• [Page text]
★ ★ ★

The Origins Of The City – Florence, Italy

Only two considerable rivers flow from the Apennines westward into the Mediterranean. The Tiber makes Rome; the Arno makes Florence. In prehistoric and early historic times, the mountainous region which forms the basin of these two rivers was occupied by a gifted military race, the Etruscans, who possest a singular assimilative power for Oriental and Hellenic culture. Intellectually and artistically, they were the pick of Italy. Their blood still runs in the veins of the people of Tuscany. Almost every great thing done in the Peninsula, in ancient or modern times, has been done by Etruscan hands or brains. The poets and painters, in particular, with few exceptions, have been, in the wide ethnical sense, Tuscans.

★ ★ ★

• [Record extracts]

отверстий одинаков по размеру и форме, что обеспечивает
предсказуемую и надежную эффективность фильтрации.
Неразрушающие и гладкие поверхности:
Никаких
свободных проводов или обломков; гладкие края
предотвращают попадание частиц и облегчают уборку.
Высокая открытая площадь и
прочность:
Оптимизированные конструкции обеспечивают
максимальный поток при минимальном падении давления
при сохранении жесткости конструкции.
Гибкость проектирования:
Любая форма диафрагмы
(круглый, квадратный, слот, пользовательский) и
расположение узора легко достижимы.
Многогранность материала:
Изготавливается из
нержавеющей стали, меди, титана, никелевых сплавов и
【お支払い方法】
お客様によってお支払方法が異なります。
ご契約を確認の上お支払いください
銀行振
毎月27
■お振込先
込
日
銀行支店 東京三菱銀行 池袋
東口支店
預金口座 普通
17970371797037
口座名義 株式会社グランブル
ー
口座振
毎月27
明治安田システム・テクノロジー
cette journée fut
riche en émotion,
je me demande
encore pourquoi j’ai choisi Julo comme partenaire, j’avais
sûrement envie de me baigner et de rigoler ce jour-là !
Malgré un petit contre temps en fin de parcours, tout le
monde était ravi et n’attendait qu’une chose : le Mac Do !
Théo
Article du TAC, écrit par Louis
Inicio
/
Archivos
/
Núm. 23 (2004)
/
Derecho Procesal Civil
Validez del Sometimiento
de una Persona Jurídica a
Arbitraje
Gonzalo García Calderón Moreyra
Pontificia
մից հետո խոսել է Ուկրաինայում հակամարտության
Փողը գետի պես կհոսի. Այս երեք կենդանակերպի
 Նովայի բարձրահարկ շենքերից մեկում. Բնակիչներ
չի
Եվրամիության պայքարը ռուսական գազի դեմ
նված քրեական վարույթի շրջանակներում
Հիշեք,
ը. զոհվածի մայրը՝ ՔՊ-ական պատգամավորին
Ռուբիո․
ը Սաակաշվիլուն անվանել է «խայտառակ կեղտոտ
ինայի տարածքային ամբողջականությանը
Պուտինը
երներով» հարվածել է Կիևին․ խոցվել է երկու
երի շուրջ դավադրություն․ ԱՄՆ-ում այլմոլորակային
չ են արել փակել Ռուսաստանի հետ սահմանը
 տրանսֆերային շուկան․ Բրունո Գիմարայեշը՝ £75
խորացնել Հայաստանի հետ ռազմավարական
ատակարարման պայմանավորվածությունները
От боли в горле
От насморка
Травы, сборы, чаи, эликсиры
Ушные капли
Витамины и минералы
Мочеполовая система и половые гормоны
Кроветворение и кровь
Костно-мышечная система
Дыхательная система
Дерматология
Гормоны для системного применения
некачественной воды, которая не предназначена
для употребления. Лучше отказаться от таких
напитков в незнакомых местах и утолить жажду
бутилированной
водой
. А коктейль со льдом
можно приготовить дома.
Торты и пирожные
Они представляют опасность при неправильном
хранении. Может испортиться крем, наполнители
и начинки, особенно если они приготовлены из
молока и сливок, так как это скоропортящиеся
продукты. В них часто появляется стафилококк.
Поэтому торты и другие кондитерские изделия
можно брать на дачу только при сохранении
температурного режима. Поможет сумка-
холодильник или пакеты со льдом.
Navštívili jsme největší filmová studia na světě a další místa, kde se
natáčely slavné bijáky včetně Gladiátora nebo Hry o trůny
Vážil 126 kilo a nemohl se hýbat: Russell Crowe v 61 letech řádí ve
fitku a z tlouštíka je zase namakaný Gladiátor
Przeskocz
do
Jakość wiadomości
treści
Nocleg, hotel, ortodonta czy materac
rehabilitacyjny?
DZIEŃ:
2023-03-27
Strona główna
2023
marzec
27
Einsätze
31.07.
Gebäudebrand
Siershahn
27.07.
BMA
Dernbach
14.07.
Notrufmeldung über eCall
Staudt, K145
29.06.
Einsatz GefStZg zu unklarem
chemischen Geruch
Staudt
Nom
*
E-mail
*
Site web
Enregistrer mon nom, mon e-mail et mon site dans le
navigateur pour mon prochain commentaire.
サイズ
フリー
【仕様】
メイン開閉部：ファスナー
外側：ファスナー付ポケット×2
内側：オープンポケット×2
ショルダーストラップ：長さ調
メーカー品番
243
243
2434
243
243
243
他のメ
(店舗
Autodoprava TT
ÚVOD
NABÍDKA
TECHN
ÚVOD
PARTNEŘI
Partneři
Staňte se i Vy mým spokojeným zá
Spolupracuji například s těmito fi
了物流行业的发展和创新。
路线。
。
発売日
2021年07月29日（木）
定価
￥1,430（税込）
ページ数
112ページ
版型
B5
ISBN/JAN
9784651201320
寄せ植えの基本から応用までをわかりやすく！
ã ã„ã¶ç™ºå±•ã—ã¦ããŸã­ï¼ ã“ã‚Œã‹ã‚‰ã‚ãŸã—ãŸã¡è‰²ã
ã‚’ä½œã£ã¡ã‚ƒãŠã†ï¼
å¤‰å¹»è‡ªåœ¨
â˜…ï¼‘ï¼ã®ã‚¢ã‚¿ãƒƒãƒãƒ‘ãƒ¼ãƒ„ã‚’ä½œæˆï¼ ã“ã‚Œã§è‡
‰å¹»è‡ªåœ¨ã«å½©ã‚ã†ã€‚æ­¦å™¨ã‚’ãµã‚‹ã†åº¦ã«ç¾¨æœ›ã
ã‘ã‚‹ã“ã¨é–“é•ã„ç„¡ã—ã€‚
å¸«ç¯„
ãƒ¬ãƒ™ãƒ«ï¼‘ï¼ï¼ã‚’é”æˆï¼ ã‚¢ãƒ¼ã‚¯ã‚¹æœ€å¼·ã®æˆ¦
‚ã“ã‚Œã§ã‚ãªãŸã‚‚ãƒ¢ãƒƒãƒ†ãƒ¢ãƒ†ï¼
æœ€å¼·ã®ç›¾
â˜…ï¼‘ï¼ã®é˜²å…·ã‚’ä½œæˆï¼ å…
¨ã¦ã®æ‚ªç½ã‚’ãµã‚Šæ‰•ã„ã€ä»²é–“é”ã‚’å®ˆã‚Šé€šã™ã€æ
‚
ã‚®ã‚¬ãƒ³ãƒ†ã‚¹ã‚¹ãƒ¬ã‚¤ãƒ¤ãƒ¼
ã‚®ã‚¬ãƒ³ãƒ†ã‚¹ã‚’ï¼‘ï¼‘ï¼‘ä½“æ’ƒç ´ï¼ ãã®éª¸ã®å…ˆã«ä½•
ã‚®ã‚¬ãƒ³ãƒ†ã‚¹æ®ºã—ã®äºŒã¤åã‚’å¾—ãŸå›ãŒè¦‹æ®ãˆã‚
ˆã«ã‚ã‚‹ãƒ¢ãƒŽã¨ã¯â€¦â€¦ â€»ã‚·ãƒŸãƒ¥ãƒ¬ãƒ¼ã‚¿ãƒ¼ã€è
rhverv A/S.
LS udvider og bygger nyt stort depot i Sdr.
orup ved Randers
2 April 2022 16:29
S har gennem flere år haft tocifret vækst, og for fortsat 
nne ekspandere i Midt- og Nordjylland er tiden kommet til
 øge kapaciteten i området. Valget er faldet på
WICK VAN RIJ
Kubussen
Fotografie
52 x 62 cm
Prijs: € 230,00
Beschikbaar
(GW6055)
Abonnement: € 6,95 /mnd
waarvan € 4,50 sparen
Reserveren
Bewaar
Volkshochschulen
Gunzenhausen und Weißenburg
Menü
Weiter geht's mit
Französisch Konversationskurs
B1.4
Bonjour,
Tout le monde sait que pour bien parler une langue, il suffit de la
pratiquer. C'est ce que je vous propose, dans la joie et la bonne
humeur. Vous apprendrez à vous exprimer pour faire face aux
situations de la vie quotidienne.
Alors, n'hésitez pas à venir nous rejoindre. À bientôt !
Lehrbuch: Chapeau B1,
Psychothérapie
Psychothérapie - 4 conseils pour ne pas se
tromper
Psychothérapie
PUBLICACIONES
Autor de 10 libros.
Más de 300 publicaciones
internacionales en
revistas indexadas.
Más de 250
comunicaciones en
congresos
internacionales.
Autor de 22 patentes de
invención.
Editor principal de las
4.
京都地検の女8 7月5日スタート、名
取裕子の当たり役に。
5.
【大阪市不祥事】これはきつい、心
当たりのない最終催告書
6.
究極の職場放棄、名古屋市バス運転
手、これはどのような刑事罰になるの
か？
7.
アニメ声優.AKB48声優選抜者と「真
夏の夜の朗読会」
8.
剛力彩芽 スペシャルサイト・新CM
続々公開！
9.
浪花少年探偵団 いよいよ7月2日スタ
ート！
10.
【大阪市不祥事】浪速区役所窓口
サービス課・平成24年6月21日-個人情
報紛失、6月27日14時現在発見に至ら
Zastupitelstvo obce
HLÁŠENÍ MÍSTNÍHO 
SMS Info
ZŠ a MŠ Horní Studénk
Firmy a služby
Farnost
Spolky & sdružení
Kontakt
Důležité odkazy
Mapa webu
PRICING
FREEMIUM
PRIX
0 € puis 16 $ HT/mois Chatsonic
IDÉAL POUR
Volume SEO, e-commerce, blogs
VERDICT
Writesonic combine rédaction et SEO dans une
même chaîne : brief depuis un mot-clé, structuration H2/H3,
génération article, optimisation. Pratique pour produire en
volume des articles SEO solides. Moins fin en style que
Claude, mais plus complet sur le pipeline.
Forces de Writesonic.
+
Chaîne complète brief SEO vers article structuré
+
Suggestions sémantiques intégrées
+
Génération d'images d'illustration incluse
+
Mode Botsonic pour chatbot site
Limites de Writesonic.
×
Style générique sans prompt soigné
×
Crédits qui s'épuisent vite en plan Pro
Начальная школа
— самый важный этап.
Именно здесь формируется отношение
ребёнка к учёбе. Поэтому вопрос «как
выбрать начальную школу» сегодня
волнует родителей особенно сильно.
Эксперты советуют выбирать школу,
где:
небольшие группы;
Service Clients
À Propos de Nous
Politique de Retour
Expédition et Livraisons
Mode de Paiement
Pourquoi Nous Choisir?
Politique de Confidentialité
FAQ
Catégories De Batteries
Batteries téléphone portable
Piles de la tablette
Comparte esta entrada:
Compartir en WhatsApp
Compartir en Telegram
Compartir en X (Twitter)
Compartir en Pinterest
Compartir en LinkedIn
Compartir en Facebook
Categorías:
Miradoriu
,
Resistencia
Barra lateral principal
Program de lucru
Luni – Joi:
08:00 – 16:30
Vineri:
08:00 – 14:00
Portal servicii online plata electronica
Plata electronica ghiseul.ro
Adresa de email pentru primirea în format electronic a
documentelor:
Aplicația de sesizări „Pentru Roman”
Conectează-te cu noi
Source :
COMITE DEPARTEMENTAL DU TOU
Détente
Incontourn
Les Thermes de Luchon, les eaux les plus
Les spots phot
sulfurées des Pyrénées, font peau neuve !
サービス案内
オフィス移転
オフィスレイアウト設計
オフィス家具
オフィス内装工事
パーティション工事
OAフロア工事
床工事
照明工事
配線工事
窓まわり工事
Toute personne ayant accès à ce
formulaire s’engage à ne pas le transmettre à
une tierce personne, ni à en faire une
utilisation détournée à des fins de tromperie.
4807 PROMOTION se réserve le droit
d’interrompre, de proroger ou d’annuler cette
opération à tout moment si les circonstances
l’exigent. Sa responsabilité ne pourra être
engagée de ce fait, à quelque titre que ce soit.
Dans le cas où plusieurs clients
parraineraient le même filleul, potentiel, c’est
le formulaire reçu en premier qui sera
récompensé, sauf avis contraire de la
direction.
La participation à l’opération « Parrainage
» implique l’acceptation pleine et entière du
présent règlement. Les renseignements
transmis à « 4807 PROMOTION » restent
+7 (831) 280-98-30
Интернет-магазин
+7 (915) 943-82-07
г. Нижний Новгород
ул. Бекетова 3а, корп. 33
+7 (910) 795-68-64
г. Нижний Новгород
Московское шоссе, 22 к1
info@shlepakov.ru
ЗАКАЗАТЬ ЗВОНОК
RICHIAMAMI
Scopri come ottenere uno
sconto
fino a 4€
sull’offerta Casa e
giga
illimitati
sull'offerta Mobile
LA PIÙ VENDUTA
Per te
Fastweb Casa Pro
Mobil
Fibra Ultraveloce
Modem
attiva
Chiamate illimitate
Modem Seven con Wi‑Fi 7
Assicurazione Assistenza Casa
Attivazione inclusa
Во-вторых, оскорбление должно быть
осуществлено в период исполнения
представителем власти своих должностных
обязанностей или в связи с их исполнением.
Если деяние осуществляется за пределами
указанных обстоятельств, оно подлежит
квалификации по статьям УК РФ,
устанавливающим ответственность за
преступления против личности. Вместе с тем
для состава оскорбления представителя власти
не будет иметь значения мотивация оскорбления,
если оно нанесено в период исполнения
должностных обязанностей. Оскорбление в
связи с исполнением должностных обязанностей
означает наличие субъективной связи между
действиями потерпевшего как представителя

★ ★ ★

• [Request A]
In the passage on the origins of Florence, what people occupied the basin of the Tiber and the Arno in prehistoric and early historic times?
• [Request B]
Quote the passage on the origins of Florence, starting at the words "Only two considerable" and stopping after the words "ethnical sense, Tuscans.".

• [Task result A]
The Etruscans

• [Task result B]
Only two considerable rivers flow from the Apennines westward into the Mediterranean. The Tiber makes Rome; the Arno makes Florence. In prehistoric and early historic times, the mountainous region which forms the basin of these two rivers was occupied by a gifted military race, the Etruscans, who possest a singular assimilative power for Oriental and Hellenic culture. Intellectually and artistically, they were the pick of Italy. Their blood still runs in the veins of the people of Tuscany. Almost every great thing done in the Peninsula, in ancient or modern times, has been done by Etruscan hands or brains. The poets and painters, in particular, with few exceptions, have been, in the wide ethnical sense, Tuscans.